Would you please return the lines of the entries below starting at the line that has "совершена первая хиротония студента" and ending at the line that has "regulatorio difuso. Varias", both included, exactly as they are?
==================================================
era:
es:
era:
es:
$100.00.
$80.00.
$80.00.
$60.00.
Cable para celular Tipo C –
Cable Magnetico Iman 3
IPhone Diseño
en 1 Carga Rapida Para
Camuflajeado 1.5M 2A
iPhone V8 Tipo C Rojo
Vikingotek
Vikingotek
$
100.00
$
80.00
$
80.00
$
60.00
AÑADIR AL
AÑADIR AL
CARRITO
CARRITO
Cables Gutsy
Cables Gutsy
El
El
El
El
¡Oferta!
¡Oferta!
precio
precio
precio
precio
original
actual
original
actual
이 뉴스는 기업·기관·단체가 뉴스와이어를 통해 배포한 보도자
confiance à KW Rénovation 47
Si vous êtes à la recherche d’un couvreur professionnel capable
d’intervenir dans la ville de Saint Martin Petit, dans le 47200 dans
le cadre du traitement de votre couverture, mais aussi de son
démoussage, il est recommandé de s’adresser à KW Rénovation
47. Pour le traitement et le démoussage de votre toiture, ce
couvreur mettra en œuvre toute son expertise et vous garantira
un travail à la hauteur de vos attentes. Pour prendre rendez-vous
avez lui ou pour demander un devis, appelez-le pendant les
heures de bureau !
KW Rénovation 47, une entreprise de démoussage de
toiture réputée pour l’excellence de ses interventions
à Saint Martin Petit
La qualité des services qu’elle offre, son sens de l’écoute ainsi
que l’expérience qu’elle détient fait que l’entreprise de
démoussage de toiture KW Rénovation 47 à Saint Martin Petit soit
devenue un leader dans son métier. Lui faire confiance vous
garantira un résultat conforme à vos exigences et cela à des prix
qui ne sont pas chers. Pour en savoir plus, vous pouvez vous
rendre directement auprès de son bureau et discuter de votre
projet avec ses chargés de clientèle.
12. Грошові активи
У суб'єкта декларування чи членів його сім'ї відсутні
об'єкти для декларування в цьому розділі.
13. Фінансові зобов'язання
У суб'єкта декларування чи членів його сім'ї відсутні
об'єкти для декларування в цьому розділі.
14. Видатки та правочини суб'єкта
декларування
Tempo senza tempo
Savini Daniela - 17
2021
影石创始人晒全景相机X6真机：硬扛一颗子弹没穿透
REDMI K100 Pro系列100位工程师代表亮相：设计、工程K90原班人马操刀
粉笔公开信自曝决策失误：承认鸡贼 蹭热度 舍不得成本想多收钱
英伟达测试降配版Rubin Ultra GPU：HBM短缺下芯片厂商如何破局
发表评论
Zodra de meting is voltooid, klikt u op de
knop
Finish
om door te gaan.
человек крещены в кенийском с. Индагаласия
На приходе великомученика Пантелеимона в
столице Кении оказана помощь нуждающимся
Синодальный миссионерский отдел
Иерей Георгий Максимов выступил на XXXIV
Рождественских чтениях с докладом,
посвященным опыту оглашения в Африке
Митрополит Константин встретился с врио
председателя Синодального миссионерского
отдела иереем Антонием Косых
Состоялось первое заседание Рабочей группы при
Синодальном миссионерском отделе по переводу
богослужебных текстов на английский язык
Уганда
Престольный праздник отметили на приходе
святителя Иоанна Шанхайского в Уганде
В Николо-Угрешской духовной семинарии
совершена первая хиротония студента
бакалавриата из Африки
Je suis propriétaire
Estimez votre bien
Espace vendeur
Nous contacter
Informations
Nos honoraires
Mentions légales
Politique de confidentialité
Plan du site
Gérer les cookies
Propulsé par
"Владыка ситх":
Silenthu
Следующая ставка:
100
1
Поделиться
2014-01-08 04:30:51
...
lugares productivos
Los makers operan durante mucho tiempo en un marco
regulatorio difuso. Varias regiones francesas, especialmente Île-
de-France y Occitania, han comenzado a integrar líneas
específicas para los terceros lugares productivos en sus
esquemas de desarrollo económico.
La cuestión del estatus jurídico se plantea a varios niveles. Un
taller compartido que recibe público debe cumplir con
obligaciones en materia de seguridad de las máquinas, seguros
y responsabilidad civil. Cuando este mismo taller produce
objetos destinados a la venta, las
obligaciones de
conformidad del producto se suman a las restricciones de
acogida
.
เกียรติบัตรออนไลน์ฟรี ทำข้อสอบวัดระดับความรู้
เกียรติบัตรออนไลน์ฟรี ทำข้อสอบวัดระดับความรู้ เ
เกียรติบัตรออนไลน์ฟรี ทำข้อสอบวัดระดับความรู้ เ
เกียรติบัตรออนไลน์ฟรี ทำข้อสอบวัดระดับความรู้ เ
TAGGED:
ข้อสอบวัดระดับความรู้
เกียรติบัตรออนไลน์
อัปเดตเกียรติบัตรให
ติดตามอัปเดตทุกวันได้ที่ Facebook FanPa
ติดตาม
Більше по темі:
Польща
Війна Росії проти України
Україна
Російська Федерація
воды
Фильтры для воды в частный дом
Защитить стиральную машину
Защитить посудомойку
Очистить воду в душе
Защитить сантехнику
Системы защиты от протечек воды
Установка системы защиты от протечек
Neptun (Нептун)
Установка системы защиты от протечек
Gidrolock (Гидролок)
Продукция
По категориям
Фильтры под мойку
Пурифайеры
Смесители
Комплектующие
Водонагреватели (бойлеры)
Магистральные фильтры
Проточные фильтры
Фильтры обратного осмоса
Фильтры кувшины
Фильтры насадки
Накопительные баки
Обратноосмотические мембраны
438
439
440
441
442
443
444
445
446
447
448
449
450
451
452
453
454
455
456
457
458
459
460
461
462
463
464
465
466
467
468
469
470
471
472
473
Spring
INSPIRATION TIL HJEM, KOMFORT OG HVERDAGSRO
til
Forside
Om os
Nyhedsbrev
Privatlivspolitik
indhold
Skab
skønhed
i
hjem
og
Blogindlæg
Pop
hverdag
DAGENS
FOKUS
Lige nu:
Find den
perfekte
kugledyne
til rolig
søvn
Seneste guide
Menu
==================================================
SOLUTION FOR THIS TASK:
совершена первая хиротония студента
бакалавриата из Африки
Je suis propriétaire
Estimez votre bien
Espace vendeur
Nous contacter
Informations
Nos honoraires
Mentions légales
Politique de confidentialité
Plan du site
Gérer les cookies
Propulsé par
"Владыка ситх":
Silenthu
Следующая ставка:
100
1
Поделиться
2014-01-08 04:30:51
...
lugares productivos
Los makers operan durante mucho tiempo en un marco
regulatorio difuso. Varias regiones francesas, especialmente Île-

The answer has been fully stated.